В Стамбул приглашали западных советников. Клод Александр де Бонневаль занимался реформированием корпуса хумбараджи (бомбардиров). Франсуа де Тотта, француза венгерского происхождения, пригласили руководить постройкой новых защитных сооружений столицы. Де Тотт с изумлением увидел, что многие укрепления на Босфоре не только устарели, но и просто были неправильно расположены, так что вражеское судно находилось бы вне досягаемости даже современных орудий (“Скорее руины после осады, чем приготовления к обороне”). Он основал артиллерийское училище (Сюр’ат топчулары оджайи) по образцу французского Corps de Diligents и военно-инженерную школу (Хендесхане), в которой шотландец Кэмпбелл Мустафа учил кадетов математике.
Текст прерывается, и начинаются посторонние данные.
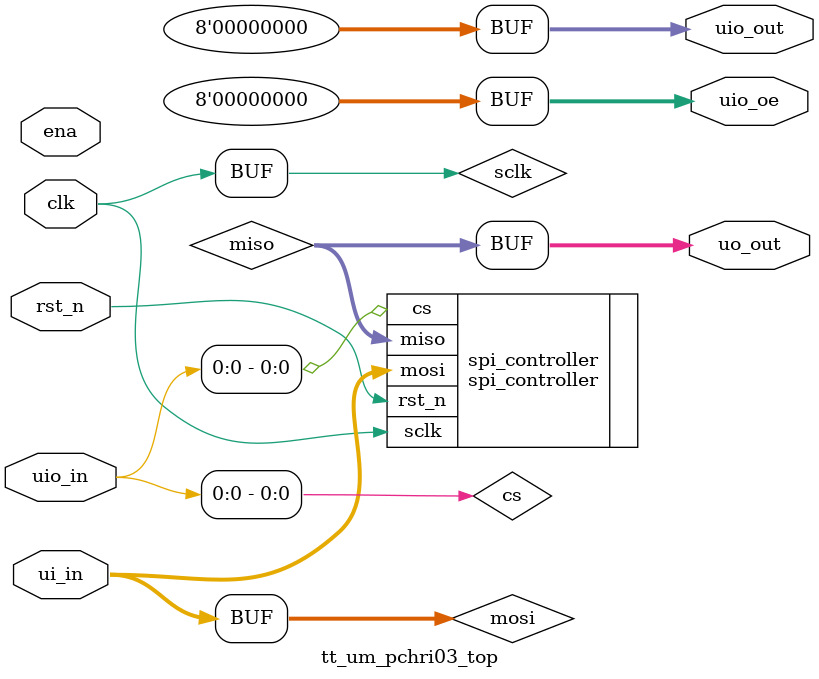
<source format=v>
`default_nettype none
`timescale 1ns/1ns

module tt_um_pchri03_top
    (
        input wire clk,                  //! Clock
        input wire rst_n,                //! Reset
        input wire ena,                  //! Enable

        input wire [7:0] ui_in,          //! Input ports

        output wire [7:0] uo_out,        //! Output ports

        input wire [7:0] uio_in,         //! In/Out ports (In)
        output wire [7:0] uio_out,       //! In/Out ports (Out)
        output wire [7:0] uio_oe         //! In/Out ports (Output enable)
    );

    wire sclk;
    wire cs;
    wire [7:0] mosi;
    wire [7:0] miso;

    assign sclk = clk;
    assign cs = uio_in[0];
    assign mosi = ui_in;
    assign miso = uo_out;
    assign uio_oe = 8'b00000000;
    assign uio_out = 8'b00000000;
    
    spi_controller spi_controller(
        .rst_n(rst_n),

        .sclk(sclk),
        .cs(cs),
        .mosi(mosi),
        .miso(miso)
    );

endmodule

</source>
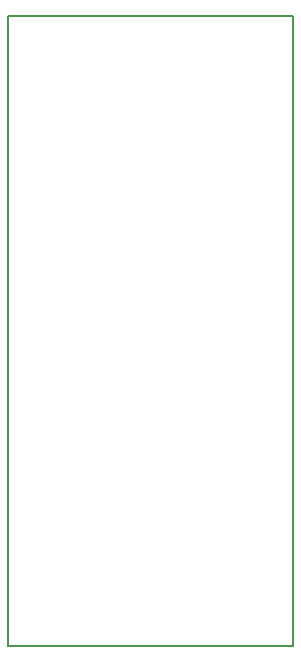
<source format=gbr>
G04 #@! TF.GenerationSoftware,KiCad,Pcbnew,(5.0.0)*
G04 #@! TF.CreationDate,2018-08-25T11:54:27+02:00*
G04 #@! TF.ProjectId,c64board,633634626F6172642E6B696361645F70,rev?*
G04 #@! TF.SameCoordinates,Original*
G04 #@! TF.FileFunction,Profile,NP*
%FSLAX46Y46*%
G04 Gerber Fmt 4.6, Leading zero omitted, Abs format (unit mm)*
G04 Created by KiCad (PCBNEW (5.0.0)) date 08/25/18 11:54:27*
%MOMM*%
%LPD*%
G01*
G04 APERTURE LIST*
%ADD10C,0.150000*%
G04 APERTURE END LIST*
D10*
X132080000Y-53340000D02*
X156210000Y-53340000D01*
X132080000Y-106680000D02*
X132080000Y-53340000D01*
X156210000Y-106680000D02*
X132080000Y-106680000D01*
X156210000Y-53340000D02*
X156210000Y-106680000D01*
M02*

</source>
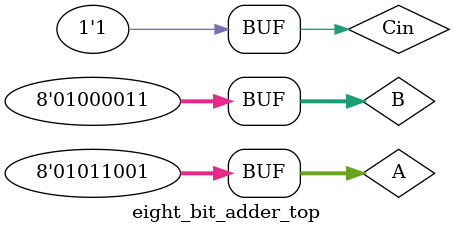
<source format=v>
`include "A1Q1_eight_bit_adder.v"

module eight_bit_adder_top;

   reg [7:0] A;
   reg [7:0] B;
   reg Cin;

   wire [7:0] Sum;
   wire Carry;

   eight_bit_adder ADDER (A, B, Cin, Sum, Carry);

   always @(A or B or Cin or Sum or Carry) begin
         $display("time = %d,  A = %d , B = %d  ,  Cin = %d  ,  Sum = %d and Carry = %b", $time, A, B, Cin, Sum, Carry);
   end

   initial begin
      A = 100; B = 100; Cin = 1;
      #1
      $display("\n");
      A = 59; B = 48; Cin = 0;
      #1
      $display("\n");
      A = 20; B = 67; Cin = 0;
      #1
      $display("\n");
      A = 100; B = 40; Cin = 1;
      #1
      $display("\n");
      A = 60; B = 100; Cin = 1;
      #1
      $display("\n");
      A = 50; B = 100; Cin = 0;
      #1
      $display("\n");
      A = 70; B = 60; Cin = 1;
      #1
      $display("\n");
      A = 40; B = 90; Cin = 0;
      #1
      $display("\n");
      A = 55; B = 66; Cin = 1;
      #1
      $display("\n");
      A = 89; B = 67; Cin = 1;
      #1
      $display("\n");

   end

endmodule
</source>
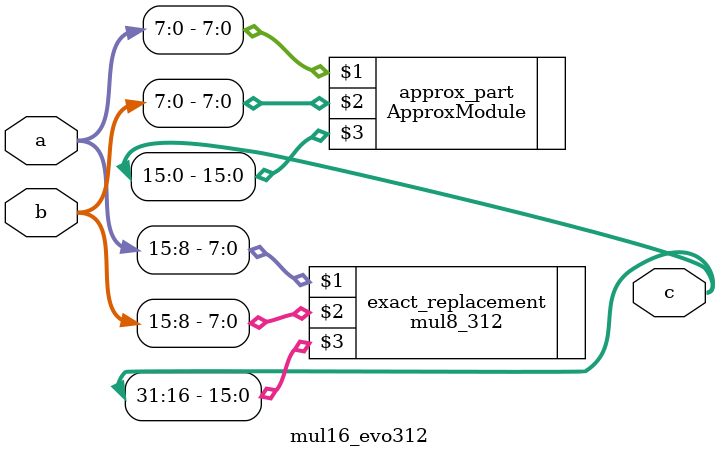
<source format=v>
`timescale 1ns / 1ps
module mul16_evo312(
    input [15:0] a,
    input [15:0] b,
    output [31:0] c
    );

	mul8_312 exact_replacement(a[15:8],b[15:8],c[31:16]);
	ApproxModule approx_part(a[7:0],b[7:0],c[15:0]);

endmodule

</source>
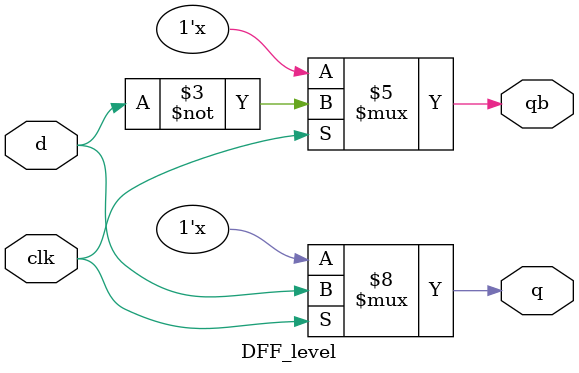
<source format=v>
module DFF_level(
    input d,clk,
    output q,qb
);
    reg q,qb;
    always @(clk,d) begin
        if(clk==1) begin
          q=d;
          qb=~d;
        end
    end

endmodule

//电平触发的D触发器
</source>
Де Тотт построил новый литейный завод и способствовал развитию полевой артиллерии. Однако вновь и вновь реформы наталкивались на политическое противодействие, не в последнюю очередь янычар. В 1807 году они даже добились роспуска армии “нового образца” (Низам-и джедид), созданной под руководством французского генерала Обера-Дюбайе. Казалось, что турецкая армия служит прежде всего для обогащения и удобства ее командиров. Она не справлялась даже с восстаниями в империи [223] . Лишь в эпоху Танзимата (“упорядочение”) – при Махмуде II и Абдул-Меджиде I – правительство смогло противостоять оппозиции.
223
Reid Crisis of the Ottoman Empire, pp. $9-64.